The bailout rewards Athens for meeting the terms of its 86-billion-euro bailout program agreed to last July. Greece's creditors will pay a first 7.5-billion euro tranche in June and the rest in a series of later disbursements. Greek government bonds soared in response to the deal, pushing the yield on the benchmark 10-year bond to below 7 percent for the first time since November. The Athens stock market also firmed, rising 0.8 percent in early yesterday business.
The hardest part of the talks was defusing the row between Greece's creditors, the Eurozone governments and the IMF over the state of the Greek economy and debt relief. "The Eurogroup agreed today on a package of debt measures that will be phased in progressively," said Dijsselbloem, adding he was "glad to confirm" the IMF would now stay on board. But analysts, pointing to a lack of detail on such a deal, said negotiators had simply postponed thorny discussions.
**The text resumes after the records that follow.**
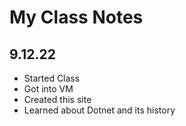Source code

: # My Class Notes

## 9.12.22
- Started Class
- Got into VM
- Created this site
- Learned about Dotnet and its history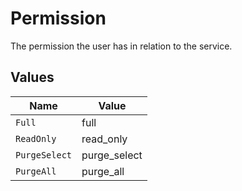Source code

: # Permission

The permission the user has in relation to the service.


## Values

| Name          | Value         |
| ------------- | ------------- |
| `Full`        | full          |
| `ReadOnly`    | read_only     |
| `PurgeSelect` | purge_select  |
| `PurgeAll`    | purge_all     |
"The Greeks have got the next installment of their funding, and in a spectacularly sophisticated show of kicking the can down the road, debt relief will be considered - later," said Paul Donovan, an economist at UBS. "With nothing so vulgar as amounts of money being discussed," he noted. One Eurozone official candidly confirmed that this reading was accurate. "Yes, we did kick the can down the road," the official said. IMF staff on the ground had trouble getting agreement from the fund's management on the compromise deal, "at one point" even failing to get IMF chief Christine Lagarde on the phone.
In a brutal report on the eve of the Eurogroup meeting, the IMF had warned that Greek public debt at the current level of about 180 percent of gross domestic product was unsustainable and must be reduced. The IMF added that without restructuring the debt load could soar to as much as 250 percent of output by 2060.